What you should do -> Translate this sentence from the article about a pregnant COVID-19 patient into Spanish: "The treatment uses a pump to circulate blood through an artificial lung back into the bloodstream."

CINCINNATI — Megan Sites of Dayton, Ohio, tested positive for COVID-19 at a hospital there earlier this month. Within just a few days, she took a turn for the worse and had to be placed on a ventilator -- all while she was seven months pregnant.
The 27-year-old has thankfully recovered from the severe case of COVID-19, thanks to doctors at University of Cincinnati Medical Center, who used unprecedented treatment for the health system.
“Her lungs were failing and all conventional treatment that we typically use, she was resistant to,” said Dr. Suzanne Bennett, associate professor of anesthesiology and critical care medicine.
By the time Sites had to give birth to her son prematurely while on a ventilator, a UC medical team was heading to Dayton, preparing to put her on extracorporeal membrane oxygenation (ECMO). The treatment uses a pump to circulate blood through an artificial lung back into the bloodstream.

Given records ->
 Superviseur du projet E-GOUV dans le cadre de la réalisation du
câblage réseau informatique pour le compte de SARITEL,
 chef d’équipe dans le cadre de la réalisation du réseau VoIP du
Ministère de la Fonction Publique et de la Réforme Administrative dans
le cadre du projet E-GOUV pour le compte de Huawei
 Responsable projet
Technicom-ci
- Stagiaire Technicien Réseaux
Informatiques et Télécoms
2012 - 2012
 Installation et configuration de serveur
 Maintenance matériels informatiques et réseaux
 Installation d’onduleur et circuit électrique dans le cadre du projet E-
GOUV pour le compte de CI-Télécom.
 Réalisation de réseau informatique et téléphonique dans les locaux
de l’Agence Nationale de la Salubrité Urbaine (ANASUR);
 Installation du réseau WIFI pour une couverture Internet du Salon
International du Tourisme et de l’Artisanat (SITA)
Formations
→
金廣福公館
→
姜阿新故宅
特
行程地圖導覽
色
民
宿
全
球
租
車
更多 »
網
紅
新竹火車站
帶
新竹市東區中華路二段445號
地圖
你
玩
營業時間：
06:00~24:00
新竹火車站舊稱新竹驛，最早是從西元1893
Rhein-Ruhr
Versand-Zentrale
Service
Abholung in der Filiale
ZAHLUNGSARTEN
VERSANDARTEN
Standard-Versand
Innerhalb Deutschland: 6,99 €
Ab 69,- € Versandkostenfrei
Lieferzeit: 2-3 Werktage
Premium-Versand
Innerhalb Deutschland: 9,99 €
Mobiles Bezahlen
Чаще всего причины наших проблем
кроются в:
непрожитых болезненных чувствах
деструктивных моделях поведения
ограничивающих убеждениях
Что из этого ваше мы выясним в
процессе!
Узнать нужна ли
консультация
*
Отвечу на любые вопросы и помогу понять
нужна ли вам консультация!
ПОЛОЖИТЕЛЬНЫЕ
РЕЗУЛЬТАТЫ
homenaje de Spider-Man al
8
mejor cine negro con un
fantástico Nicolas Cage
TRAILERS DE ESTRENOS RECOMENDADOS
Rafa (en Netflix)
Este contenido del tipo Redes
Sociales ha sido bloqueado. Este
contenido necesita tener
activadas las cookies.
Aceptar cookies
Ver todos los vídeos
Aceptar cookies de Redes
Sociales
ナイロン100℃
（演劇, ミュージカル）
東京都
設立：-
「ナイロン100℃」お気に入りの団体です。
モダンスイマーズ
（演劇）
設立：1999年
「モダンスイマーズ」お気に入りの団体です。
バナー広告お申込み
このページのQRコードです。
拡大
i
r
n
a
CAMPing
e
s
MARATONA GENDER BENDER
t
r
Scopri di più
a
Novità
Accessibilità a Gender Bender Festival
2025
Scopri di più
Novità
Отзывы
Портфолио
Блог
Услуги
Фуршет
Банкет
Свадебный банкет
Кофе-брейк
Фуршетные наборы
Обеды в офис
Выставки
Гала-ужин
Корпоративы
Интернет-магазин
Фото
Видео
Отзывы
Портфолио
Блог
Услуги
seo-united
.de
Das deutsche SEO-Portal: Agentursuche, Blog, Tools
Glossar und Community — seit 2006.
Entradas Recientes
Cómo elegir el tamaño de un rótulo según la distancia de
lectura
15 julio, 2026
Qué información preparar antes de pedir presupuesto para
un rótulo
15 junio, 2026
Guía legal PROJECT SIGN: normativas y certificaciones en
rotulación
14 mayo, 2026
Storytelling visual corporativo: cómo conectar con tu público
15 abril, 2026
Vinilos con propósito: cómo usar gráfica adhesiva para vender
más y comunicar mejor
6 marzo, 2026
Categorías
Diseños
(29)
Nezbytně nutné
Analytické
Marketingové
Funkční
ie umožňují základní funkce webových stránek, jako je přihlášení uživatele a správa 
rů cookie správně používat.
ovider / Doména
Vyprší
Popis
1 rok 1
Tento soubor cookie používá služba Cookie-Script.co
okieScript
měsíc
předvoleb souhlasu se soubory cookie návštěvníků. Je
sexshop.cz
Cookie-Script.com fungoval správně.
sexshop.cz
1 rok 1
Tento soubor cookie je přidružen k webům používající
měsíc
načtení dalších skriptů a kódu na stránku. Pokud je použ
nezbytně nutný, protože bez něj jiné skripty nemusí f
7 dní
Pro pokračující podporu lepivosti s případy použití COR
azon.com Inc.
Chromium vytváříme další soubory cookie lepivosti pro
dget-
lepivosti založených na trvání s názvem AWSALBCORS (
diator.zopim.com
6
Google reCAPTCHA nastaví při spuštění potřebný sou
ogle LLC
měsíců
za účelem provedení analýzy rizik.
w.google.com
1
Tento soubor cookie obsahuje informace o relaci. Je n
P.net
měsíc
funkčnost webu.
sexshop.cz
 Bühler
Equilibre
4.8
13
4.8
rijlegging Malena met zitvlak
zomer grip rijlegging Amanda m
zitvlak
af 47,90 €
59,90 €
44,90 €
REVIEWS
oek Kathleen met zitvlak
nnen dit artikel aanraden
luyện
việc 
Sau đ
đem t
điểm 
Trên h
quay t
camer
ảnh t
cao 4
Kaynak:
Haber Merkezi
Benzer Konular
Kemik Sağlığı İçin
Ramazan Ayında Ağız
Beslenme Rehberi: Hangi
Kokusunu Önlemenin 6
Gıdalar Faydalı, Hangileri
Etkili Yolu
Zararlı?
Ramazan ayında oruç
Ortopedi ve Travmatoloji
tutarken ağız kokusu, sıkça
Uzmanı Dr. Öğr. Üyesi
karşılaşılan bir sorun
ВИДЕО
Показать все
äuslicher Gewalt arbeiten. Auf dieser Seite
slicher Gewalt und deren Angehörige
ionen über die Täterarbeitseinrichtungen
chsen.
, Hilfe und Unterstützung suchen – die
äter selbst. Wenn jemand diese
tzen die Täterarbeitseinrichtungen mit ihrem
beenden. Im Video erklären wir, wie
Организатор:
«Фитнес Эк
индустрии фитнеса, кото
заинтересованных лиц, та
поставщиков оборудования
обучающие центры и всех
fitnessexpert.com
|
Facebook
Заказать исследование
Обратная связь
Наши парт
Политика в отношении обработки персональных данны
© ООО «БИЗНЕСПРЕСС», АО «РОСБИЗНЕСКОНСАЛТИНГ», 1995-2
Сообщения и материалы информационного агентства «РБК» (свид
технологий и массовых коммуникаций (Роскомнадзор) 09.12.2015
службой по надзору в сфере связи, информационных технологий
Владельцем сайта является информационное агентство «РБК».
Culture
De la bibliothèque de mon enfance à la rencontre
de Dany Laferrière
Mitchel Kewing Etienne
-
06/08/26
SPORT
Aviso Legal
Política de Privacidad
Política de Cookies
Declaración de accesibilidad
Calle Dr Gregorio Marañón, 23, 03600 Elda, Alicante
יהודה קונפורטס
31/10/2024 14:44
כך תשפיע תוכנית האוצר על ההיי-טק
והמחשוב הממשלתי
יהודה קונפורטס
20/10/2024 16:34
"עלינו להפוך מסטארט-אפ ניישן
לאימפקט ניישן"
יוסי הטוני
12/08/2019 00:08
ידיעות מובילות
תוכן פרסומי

Exercise solution -> El tratamiento utiliza una bomba para hacer circular la sangre a través de un pulmón artificial y devolverla al torrente sanguíneo.